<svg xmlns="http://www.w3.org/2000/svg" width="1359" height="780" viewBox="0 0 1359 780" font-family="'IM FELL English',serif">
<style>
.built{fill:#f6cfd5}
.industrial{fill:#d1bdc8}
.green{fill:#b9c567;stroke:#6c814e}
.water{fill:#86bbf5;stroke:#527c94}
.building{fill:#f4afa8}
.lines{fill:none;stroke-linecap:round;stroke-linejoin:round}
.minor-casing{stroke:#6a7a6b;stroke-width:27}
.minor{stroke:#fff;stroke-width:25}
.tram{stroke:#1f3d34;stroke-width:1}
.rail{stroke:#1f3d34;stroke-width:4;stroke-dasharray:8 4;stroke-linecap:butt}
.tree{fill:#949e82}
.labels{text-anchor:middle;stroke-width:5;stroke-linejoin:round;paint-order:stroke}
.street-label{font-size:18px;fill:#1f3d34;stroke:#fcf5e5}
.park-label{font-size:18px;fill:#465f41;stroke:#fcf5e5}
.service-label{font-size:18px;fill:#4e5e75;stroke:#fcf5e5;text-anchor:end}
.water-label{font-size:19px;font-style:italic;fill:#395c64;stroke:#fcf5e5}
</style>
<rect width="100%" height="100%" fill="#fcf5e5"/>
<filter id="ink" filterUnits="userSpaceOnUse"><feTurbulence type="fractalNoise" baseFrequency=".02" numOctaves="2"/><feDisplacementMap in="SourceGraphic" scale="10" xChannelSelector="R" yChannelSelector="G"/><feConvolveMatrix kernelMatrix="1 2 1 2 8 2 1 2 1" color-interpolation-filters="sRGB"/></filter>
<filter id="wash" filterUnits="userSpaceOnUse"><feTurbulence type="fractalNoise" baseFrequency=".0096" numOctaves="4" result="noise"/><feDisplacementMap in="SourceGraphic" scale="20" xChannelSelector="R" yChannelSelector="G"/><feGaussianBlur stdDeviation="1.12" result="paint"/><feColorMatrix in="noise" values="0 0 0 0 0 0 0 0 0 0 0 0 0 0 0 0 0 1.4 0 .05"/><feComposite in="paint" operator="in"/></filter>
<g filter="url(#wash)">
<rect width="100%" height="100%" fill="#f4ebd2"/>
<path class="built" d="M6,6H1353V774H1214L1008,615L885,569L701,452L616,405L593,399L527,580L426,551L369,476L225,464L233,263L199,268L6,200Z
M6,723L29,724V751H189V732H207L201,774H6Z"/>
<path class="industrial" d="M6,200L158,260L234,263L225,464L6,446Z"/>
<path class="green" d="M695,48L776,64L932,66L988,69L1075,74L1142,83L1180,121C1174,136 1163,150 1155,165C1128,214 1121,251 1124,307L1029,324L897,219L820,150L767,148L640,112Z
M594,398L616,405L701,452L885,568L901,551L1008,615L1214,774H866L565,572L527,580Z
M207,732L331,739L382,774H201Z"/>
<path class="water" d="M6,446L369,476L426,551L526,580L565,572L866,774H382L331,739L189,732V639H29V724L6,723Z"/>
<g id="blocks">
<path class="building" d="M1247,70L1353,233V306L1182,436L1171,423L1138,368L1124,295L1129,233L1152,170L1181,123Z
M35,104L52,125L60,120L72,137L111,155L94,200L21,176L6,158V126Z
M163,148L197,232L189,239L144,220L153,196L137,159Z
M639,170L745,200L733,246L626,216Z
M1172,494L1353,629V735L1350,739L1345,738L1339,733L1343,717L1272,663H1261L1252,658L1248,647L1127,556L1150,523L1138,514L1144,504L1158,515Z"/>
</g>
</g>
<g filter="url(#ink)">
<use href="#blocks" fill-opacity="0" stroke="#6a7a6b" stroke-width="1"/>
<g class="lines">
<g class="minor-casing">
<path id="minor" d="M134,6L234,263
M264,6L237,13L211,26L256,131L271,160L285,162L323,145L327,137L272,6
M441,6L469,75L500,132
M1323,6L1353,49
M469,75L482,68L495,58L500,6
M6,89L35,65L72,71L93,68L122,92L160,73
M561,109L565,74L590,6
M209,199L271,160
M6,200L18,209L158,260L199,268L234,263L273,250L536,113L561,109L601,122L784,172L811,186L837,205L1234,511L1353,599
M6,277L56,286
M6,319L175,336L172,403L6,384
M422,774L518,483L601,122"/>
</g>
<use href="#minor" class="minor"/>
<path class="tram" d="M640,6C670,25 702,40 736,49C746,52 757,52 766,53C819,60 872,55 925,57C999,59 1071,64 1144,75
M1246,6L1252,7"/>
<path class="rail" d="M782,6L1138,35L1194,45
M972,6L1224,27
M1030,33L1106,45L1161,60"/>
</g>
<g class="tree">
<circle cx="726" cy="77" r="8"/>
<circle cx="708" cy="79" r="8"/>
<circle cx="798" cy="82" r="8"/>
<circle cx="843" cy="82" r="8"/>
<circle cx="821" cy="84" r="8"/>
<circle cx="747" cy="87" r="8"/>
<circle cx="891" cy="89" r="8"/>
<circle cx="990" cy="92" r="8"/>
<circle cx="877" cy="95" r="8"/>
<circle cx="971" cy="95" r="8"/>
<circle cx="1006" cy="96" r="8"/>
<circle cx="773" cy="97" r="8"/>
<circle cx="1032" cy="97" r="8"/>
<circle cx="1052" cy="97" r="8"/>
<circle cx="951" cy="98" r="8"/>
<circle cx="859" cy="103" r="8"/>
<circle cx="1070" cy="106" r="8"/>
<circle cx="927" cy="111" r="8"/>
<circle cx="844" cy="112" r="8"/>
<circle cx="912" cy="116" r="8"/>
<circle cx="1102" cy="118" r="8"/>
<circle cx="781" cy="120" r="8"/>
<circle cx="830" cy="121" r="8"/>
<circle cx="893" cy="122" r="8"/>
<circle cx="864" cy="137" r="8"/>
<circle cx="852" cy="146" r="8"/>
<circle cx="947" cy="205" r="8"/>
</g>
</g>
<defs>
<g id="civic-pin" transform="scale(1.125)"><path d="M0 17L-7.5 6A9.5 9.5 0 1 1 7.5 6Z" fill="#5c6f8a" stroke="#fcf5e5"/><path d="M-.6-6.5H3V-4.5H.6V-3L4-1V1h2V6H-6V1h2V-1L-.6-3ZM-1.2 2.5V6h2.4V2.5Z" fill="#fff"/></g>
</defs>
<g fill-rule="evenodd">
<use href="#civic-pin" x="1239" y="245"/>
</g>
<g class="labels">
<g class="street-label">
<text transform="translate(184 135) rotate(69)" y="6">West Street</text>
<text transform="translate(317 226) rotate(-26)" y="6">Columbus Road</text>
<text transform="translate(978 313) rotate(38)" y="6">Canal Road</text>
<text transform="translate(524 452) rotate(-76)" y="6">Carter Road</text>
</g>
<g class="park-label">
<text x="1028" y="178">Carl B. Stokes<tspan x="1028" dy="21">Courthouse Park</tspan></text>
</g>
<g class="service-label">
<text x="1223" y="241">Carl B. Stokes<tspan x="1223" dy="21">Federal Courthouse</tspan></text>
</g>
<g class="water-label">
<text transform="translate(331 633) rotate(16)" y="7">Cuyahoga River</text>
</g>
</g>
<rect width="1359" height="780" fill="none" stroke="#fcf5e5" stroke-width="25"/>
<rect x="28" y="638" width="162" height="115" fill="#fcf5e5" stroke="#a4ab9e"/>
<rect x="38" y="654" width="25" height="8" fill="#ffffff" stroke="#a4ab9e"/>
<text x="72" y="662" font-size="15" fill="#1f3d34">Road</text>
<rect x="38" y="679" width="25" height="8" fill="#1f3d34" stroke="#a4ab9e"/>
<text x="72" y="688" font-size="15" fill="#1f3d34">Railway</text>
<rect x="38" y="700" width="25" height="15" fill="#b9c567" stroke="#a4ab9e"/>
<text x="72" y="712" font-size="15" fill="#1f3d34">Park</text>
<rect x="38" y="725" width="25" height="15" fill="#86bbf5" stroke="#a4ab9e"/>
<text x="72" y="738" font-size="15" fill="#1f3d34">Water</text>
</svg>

=======

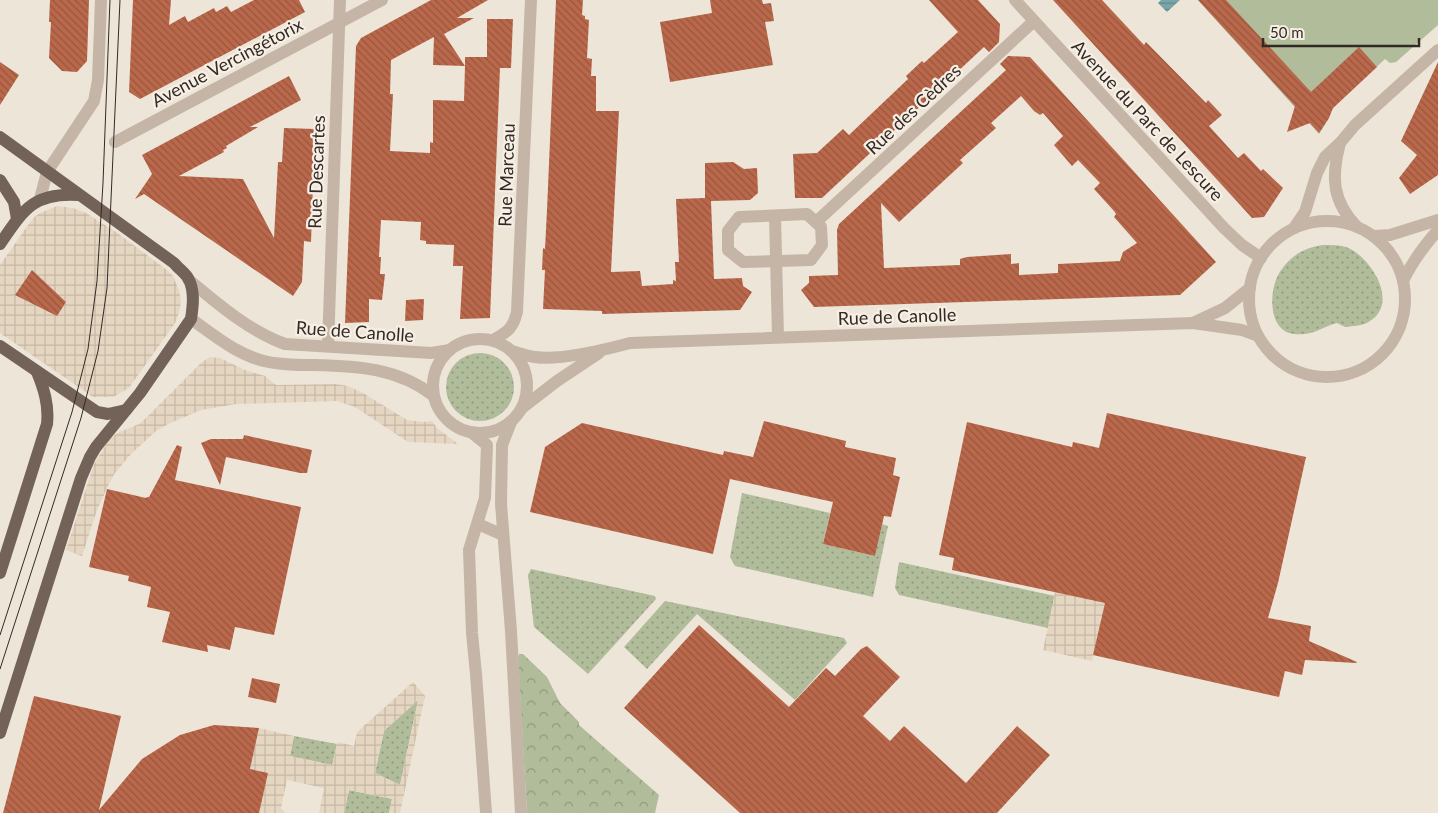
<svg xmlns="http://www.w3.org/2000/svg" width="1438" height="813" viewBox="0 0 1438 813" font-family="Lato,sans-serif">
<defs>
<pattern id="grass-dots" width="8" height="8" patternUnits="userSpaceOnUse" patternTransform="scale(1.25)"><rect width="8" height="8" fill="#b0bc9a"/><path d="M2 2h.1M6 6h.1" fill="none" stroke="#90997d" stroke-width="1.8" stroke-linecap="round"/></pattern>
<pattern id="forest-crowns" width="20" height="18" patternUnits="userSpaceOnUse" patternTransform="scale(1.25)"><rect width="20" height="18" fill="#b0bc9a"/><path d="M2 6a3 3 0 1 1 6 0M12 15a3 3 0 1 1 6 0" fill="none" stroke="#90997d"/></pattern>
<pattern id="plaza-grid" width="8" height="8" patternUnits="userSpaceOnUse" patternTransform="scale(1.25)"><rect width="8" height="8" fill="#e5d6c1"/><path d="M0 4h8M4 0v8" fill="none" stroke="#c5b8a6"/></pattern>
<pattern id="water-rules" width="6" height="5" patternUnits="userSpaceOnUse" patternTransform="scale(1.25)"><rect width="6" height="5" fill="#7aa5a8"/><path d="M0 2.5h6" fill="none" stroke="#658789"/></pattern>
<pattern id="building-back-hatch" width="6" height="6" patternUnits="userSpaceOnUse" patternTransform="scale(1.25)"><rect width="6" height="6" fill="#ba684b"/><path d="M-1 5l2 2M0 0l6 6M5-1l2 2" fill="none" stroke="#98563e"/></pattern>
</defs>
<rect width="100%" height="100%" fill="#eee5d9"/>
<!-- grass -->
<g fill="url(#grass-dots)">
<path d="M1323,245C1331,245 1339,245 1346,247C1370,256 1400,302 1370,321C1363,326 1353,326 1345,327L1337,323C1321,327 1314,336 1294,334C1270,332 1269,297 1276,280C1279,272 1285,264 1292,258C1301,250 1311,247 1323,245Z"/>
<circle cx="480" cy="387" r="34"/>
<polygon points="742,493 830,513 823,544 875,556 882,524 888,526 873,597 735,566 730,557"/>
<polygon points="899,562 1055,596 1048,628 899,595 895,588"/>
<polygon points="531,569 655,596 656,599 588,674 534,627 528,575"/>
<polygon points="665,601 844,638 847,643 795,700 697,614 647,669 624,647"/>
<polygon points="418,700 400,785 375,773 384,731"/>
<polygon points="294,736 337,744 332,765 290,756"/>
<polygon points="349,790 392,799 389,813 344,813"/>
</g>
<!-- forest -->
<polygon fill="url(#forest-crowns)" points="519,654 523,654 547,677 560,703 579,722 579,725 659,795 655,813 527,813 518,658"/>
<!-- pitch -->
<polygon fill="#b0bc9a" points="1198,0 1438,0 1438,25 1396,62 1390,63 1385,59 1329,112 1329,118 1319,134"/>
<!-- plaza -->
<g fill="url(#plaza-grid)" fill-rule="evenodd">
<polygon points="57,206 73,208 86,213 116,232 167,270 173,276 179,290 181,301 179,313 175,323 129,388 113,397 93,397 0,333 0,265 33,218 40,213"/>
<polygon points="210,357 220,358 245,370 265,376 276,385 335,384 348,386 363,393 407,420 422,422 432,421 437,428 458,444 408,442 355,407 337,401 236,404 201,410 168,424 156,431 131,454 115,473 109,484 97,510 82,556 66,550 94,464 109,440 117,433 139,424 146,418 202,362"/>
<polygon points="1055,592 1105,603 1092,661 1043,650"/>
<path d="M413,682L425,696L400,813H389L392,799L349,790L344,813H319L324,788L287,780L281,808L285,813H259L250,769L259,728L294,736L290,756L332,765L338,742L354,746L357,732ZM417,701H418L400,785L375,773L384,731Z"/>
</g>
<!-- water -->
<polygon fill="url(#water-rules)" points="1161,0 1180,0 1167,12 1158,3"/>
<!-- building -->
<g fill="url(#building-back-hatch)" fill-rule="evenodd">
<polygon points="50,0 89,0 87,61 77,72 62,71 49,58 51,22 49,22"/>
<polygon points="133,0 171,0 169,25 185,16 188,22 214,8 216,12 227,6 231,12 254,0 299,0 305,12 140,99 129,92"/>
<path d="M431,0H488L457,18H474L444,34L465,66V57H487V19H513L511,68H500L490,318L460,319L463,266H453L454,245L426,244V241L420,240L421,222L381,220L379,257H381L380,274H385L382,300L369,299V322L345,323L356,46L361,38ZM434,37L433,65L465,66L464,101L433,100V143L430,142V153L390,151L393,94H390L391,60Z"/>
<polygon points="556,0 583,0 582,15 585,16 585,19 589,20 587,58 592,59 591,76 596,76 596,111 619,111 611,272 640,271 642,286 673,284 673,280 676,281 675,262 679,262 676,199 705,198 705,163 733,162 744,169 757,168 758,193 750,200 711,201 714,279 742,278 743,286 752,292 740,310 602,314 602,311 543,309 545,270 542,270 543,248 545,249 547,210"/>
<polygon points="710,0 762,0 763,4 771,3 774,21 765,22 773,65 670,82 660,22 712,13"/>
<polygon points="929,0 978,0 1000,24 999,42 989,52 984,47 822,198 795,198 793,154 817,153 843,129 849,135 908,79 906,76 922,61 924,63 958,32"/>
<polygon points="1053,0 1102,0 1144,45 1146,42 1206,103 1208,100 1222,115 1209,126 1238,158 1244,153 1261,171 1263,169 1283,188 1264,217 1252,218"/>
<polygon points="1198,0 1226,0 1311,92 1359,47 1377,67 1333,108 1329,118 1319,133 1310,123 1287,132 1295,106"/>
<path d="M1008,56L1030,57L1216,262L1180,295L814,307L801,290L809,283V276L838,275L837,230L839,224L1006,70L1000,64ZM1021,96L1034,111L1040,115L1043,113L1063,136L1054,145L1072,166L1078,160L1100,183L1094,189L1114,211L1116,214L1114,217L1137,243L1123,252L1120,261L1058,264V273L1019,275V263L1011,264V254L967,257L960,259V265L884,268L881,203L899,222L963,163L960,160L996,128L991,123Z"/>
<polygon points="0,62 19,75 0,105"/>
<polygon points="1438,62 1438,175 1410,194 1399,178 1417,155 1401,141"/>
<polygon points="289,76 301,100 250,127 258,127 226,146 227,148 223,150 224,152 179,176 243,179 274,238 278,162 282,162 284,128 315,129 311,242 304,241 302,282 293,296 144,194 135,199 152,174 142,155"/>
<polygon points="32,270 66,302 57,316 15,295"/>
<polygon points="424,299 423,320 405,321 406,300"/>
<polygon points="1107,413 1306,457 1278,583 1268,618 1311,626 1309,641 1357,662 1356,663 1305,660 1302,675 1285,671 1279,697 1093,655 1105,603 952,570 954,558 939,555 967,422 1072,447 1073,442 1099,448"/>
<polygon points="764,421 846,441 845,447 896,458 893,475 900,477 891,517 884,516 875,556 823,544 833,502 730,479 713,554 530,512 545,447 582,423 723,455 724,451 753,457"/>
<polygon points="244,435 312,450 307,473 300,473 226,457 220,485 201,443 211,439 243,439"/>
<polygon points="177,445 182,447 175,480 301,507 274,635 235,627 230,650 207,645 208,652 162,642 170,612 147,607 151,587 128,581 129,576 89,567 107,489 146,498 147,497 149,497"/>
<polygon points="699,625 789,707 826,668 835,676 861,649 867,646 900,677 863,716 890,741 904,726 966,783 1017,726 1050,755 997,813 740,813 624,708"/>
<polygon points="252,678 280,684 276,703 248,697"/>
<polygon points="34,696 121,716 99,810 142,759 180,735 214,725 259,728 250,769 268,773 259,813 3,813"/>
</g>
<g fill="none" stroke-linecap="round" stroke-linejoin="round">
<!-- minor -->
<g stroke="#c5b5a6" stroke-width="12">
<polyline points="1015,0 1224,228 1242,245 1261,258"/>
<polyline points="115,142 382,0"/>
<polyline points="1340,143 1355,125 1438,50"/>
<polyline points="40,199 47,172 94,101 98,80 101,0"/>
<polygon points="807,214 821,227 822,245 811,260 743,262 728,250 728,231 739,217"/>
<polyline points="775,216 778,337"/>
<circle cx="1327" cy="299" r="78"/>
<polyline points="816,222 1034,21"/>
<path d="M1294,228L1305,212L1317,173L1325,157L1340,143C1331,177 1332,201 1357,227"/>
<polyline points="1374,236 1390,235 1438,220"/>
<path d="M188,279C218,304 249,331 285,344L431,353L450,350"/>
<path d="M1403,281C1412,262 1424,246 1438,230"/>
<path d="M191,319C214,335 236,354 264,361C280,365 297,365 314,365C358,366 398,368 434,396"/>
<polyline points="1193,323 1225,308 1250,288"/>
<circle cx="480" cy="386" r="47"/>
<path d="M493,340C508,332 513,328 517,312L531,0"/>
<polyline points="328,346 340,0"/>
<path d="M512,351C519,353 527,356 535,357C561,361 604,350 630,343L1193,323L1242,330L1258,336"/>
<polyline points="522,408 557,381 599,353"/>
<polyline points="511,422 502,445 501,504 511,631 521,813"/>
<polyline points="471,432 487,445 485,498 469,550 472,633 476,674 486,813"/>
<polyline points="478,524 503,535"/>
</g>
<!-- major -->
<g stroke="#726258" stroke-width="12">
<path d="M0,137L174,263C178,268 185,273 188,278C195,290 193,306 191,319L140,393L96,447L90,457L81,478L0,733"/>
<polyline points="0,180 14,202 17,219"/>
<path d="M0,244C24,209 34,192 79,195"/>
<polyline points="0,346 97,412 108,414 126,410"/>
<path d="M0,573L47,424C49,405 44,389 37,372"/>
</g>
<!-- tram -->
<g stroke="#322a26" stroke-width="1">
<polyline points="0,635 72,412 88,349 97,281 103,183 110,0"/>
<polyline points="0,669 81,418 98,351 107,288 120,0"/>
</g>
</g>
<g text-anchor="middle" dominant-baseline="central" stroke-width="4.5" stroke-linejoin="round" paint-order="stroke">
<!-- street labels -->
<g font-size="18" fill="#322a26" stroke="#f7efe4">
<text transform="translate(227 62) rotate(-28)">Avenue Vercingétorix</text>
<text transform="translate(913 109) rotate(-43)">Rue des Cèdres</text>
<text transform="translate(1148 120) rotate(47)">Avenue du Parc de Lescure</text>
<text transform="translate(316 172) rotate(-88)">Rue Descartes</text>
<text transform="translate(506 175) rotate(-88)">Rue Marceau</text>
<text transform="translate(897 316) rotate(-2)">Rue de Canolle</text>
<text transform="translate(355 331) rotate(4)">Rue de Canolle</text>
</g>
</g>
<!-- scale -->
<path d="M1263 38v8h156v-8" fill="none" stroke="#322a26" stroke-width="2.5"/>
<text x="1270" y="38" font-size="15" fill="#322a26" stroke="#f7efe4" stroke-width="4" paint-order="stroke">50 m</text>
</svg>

=======

Look above for every line with the word "lines" and copy it.

.lines{fill:none;stroke-linecap:round;stroke-linejoin:round}
<g class="lines">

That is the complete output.